Human-induced transformations of Earth’s ecosystems have strongly affected distribution patterns of plant-fungus symbioses known as mycorrhiza. These changes have greatly reduced vegetation featuring a particular variety of mycorrhiza—ectomycorrhiza—a type of plant-fungal symbiosis crucially important for soil carbon storage. The study, published in the journal Nature Communications, shows that loss of ectomycorrhizal symbiosis has reduced the ability of these ecosystems to sequester carbon in soils.

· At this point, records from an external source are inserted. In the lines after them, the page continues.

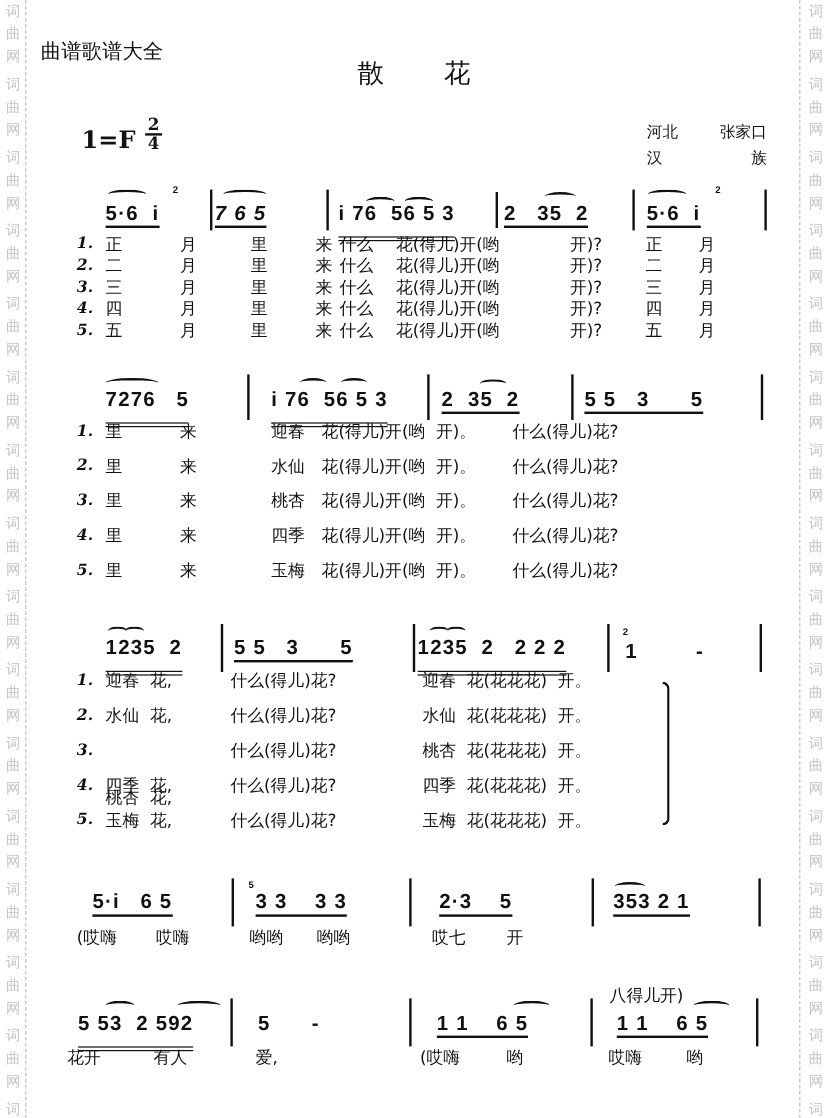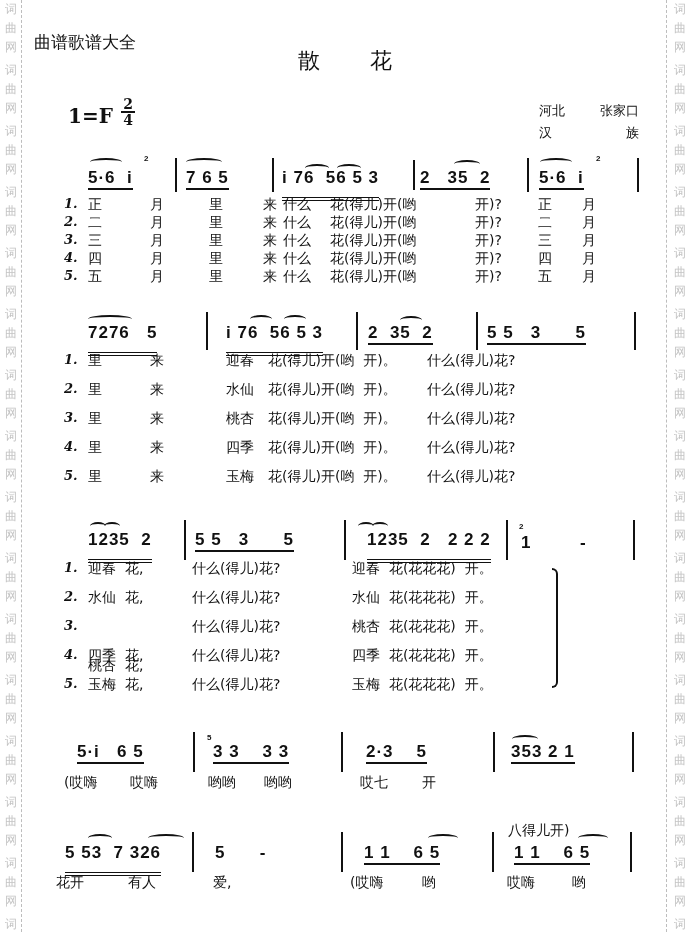--- a/index.html
+++ b/index.html
@@ -147,21 +147,21 @@
       <span>族</span>
     </div>
 </div>
 
 <div>
   <div class="slur" style="left:90px;top:158px;width:32px;"></div>
   <div class="note" style="left:88px;top:168px;"><span class="under">5·6  i</span></div>
   <div class="grace" style="left:144px;top:155px;">2</div>
   <div class="bar" style="left:175px;top:158px;height:34px;"></div>
   <div class="slur" style="left:186px;top:158px;width:36px;"></div>
-  <div class="note" style="left:186px;top:168px;"><span class="under">7 6 5</span></div>
+  <div class="note" style="left:179px;top:168px;font-style:italic;"><span class="under">7 6 5</span></div>
   <div class="bar" style="left:272px;top:158px;height:34px;"></div>
   <div class="slur" style="left:305px;top:164px;width:24px;"></div>
   <div class="slur" style="left:337px;top:164px;width:24px;"></div>
   <div class="note" style="left:282px;top:168px;"><span class="under2">i 76  56 5 3</span></div>
   <div class="bar" style="left:413px;top:160px;height:30px;"></div>
   <div class="slur" style="left:454px;top:160px;width:26px;"></div>
   <div class="note" style="left:420px;top:168px;"><span class="under">2   35  2</span></div>
   <div class="bar" style="left:527px;top:158px;height:34px;"></div>
   <div class="slur" style="left:540px;top:158px;width:32px;"></div>
   <div class="note" style="left:539px;top:168px;"><span class="under">5·6  i</span></div>
@@ -272,21 +272,21 @@
 
 <div>
   <div class="slur" style="left:90px;top:522px;width:16px;"></div>
   <div class="slur" style="left:104px;top:522px;width:16px;"></div>
   <div class="note" style="left:88px;top:530px;"><span class="under2">1235  2</span></div>
   <div class="bar" style="left:184px;top:520px;height:40px;"></div>
   <div class="note" style="left:195px;top:530px;"><span class="under">5 5   3      5</span></div>
   <div class="bar" style="left:344px;top:520px;height:40px;"></div>
   <div class="slur" style="left:358px;top:522px;width:16px;"></div>
   <div class="slur" style="left:372px;top:522px;width:16px;"></div>
-  <div class="note" style="left:367px;top:530px;"><span class="under2">1235  2   2 2 2</span></div>
+  <div class="note" style="left:348px;top:530px;"><span class="under2">1235  2   2 2 2</span></div>
   <div class="bar" style="left:506px;top:520px;height:40px;"></div>
   <div class="grace" style="left:519px;top:523px;">2</div>
   <div class="note" style="left:521px;top:533px;">1</div>
   <div class="note" style="left:580px;top:533px;">-</div>
   <div class="bar" style="left:633px;top:520px;height:40px;"></div>
 
   <div id="sys3-verses">
       <div class="lyric vnum" style="left: 64px; top: 558px;">1.</div>
       <div class="lyric" style="left: 88px; top: 558px;">迎春  花,</div>
       <div class="lyric" style="left: 192px; top: 558px;">什么(得儿)花?</div>
@@ -328,21 +328,21 @@
   <div class="lyric" style="left:208px;top:772px;">哟哟</div>
   <div class="lyric" style="left:264px;top:772px;">哟哟</div>
   <div class="lyric" style="left:360px;top:772px;">哎七</div>
   <div class="lyric" style="left:422px;top:772px;">开</div>
   <div class="lyric" style="left:508px;top:772px;margin-top:48px;">八得儿开)</div>
 </div>
 
 <div>
   <div class="slur" style="left:88px;top:834px;width:24px;"></div>
   <div class="slur" style="left:148px;top:834px;width:36px;"></div>
-  <div class="note" style="left:65px;top:843px;"><span class="under2">5 53  7 326</span></div>
+  <div class="note" style="left:65px;top:843px;"><span class="under2">5 53  2 592</span></div>
   <div class="bar" style="left:192px;top:832px;height:40px;"></div>
   <div class="note" style="left:215px;top:843px;">5      -</div>
   <div class="bar" style="left:341px;top:832px;height:40px;"></div>
   <div class="slur" style="left:428px;top:834px;width:30px;"></div>
   <div class="note" style="left:364px;top:843px;"><span class="under">1 1    6 5</span></div>
   <div class="bar" style="left:492px;top:832px;height:40px;"></div>
   <div class="slur" style="left:578px;top:834px;width:30px;"></div>
   <div class="note" style="left:514px;top:843px;"><span class="under">1 1    6 5</span></div>
   <div class="bar" style="left:630px;top:832px;height:40px;"></div>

Most plant species form symbioses with various fungi, in which fungi provide plants with nutrients, while the plants provide carbon to the fungi. Previous research has shown that these relationships increase the potential of vegetation to remove CO2 from the atmosphere and sequester it in soils. However, because of the complexity of these relationships and multiple species involved, it has been difficult to estimate the global impact of such symbioses.

The study is the first to provide a global accounting of the distribution of mycorrhizal vegetation across the planet along with estimates of their contribution to terrestrial carbon stocks. Even with the loss of mycorrhizal symbioses, the study finds, that ecosystems encompassing mycorrhizal vegetation store on the order of 350 gigatons of carbon globally, compared to just 29 gigatons stored in non-mycorrhizal vegetation.